U―17アジア・カップでMVPと得点王に輝いた名和田我空(神村学園)=3日、羽田空港
Photo By 共同

子供に聞かれたとする。
「けまりってなに?」

わたしだったらこう答える。
「昔の偉い人たちが楽しんだ、毬(まり)を蹴りあげるお遊戯だよ」

じゃ、続けてこう聞かれたら?
「しゅうきゅうってなに?」

この流れで「週休」や「週給」について聞かれるはずもないから、「蹴球」について聞かれているのだとする。

わたしだったら「ボールを蹴りあうスポーツだよ」と答えるだろうし、念のためにデジタル大辞泉を見てみたら、「革製のボールを足で蹴って勝負を争う競技」とあった。革製、というところは「?」だが、概(おおむ)ね、同意見ではあるらしい。
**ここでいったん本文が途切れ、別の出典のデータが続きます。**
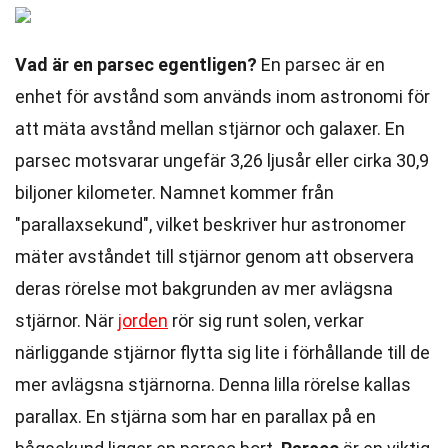
Vad är en parsec egentligen?
En parsec är en
enhet för avstånd som används inom astronomi för
att mäta avstånd mellan stjärnor och galaxer. En
parsec motsvarar ungefär 3,26 ljusår eller cirka 30,9
biljoner kilometer. Namnet kommer från
"parallaxsekund", vilket beskriver hur astronomer
mäter avståndet till stjärnor genom att observera
deras rörelse mot bakgrunden av mer avlägsna
stjärnor. När
jorden
rör sig runt solen, verkar
närliggande stjärnor flytta sig lite i förhållande till de
mer avlägsna stjärnorna. Denna lilla rörelse kallas
parallax. En stjärna som har en parallax på en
振り返ってみれば、初めて横浜YMCAのサッカー教室に通った半世紀前、最初に習ったのは「蹴り方」だった。サイドキックはこう。インステップはこう。同世代の元サッカー小僧たちは、大抵似たような入り方をしているのではないか。

だから、隔世の感がある。

先週の本欄で「大きく取り上げられないのは日本サッカーが成熟してきた証」と書いておきながら、舌の根も乾かぬうちにU―17日本代表について触れる。というか、触れずにはいられなくなった。彼らがやっていたのが、「蹴球」ではなく「足球」だったからである。

ご存じの通り、米国や日本、韓国などを除くほとんどの国で、「サッカー」は「足球」と表現される。フットボール。フースバル。フッボー。フチボー。つまり、蹴るスポーツではなく、足のスポーツ。蹴るという行為は、フットボールにおける数ある技術の一つにすぎない。
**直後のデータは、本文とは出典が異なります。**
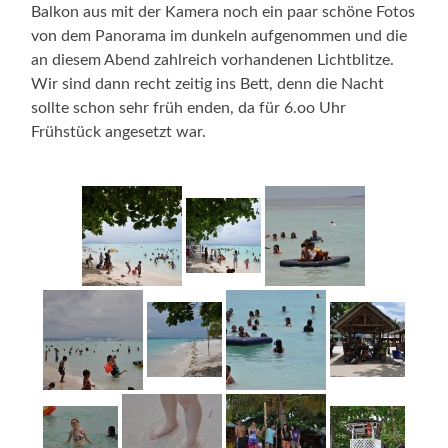
Balkon aus mit der Kamera noch ein paar schöne Fotos
von dem Panorama im dunkeln aufgenommen und die
an diesem Abend zahlreich vorhandenen Lichtblitze.
Wir sind dann recht zeitig ins Bett, denn die Nacht
sollte schon sehr früh enden, da für 6.oo Uhr
Frühstück angesetzt war.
その昔、日本人は足の裏を使ってボールを扱うセルジオ越後やネルソン吉村に驚愕(きょうがく)した。サッカーを「蹴るスポーツ」と認識する者にとって、完全なる発想の外にあるプレーだったからである。

いまでも、凄いシュートやドリブルについて語る声はあっても、とてつもなく柔らかなトラップを絶賛する声、というのはあまりない。少なくとも、わたし自身は誰かのトラップを絶賛する記事を書いた、という記憶がない。

だが、気付かぬうちに時代は変わっていたらしい。

決勝で対戦した韓国はいいチームだった。展開や審判の判断次第ではもっともつれた試合になっていた可能性も十分にある。正直、ここ数十年でもっとも魅力的なチームですらあった。

ただ、彼らがやっていたのは蹴球だった。「止める」という技術、あるいは意識において、日本との違いは歴然としていた。

象徴的だったのが名和田の2点目だった。起点となった佐藤の縦パスには、ほとんどシュートに近い強さがあったが、これを望月は狭いスペースの中でビタ止めし、間髪入れずに名和田へのスルーパスを通した。

頭が「蹴る球」なわたしには、蹴るという行為の中でもっとも難易度が高い、ダイレクトプレーこそが最高だという思い込みがある。だが、望月がやっていたのは「足球」だった。ダイレクトプレーに酔うのではなく、確率と精度を追求する意識があった。なければ絶対にできないトラップだった。

これは、選手個人の才能、森山監督の教えだけでなく、所属しているクラブでの日常がなければできることではない。なので、大会を制した選手やスタッフだけでなく、わたしは所属クラブのコーチたちにも称賛と感謝の言葉を贈りたい。